Le Sénégal, qui perd chaque année plus de 76 millions d’euros en raison du manque d’infrastructures de stockage et de conservation des produits horticoles, entamera, avant la fin de l’année 2025, la construction de chambres froides pour oignons et pommes de terre sur dix sites dans les zones de production, un projet de 170 milliards de francs CFA (près de 260 millions d’euros) appuyé, entre autres, par la Coopération allemande. L’État ne débourse pas un seul franc pour ce projet de Partenariat Public-Privé (PPP) qui devrait créer 300 emplois dans les localités qui accueilleront les magasins de stockage frigorifique, a indiqué le ministère de l’Industrie et du commerce (MIC).

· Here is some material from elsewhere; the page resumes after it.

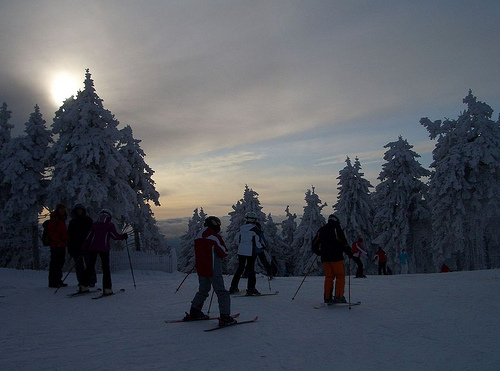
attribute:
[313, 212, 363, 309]
person — skiing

D’une capacité de conservation de 250 000 tonnes, ces infrastructures permettront de stabiliser l’approvisionnement et de mieux satisfaire la demande pour les consommateurs et les exportateurs, a indiqué, de son côté, l’ambassade d’Allemagne au Sénégal. Fonctionnant à l’énergie solaire, les chambres froides produiront plus de 50 mégawatts (MW), dont l’excédent pourra être exploité par la Société nationale d’électricité du Sénégal (Senelec), selon le MIC. L’agence allemande de Coopération internationale (GIZ) financera des formations destinées à des techniciens et agriculteurs impliqués dans le projet.
L’investissement permettra de réduire considérablement les pertes post-récoltes, estimées entre 30 et 40 pour cent de la production d’oignons et de pommes de terre, a souligné le MIC. En 2025, le Sénégal a produit près de 450 000 tonnes d’oignons et 245 000 tonnes de pommes de terre, selon le ministère. Le manque d’infrastructures de stockage et de conservation des produits horticoles fait perdre au Sénégal près de 50 milliards FCFA (plus de 76 millions d’euros), chaque année, a-t-on fait remarquer.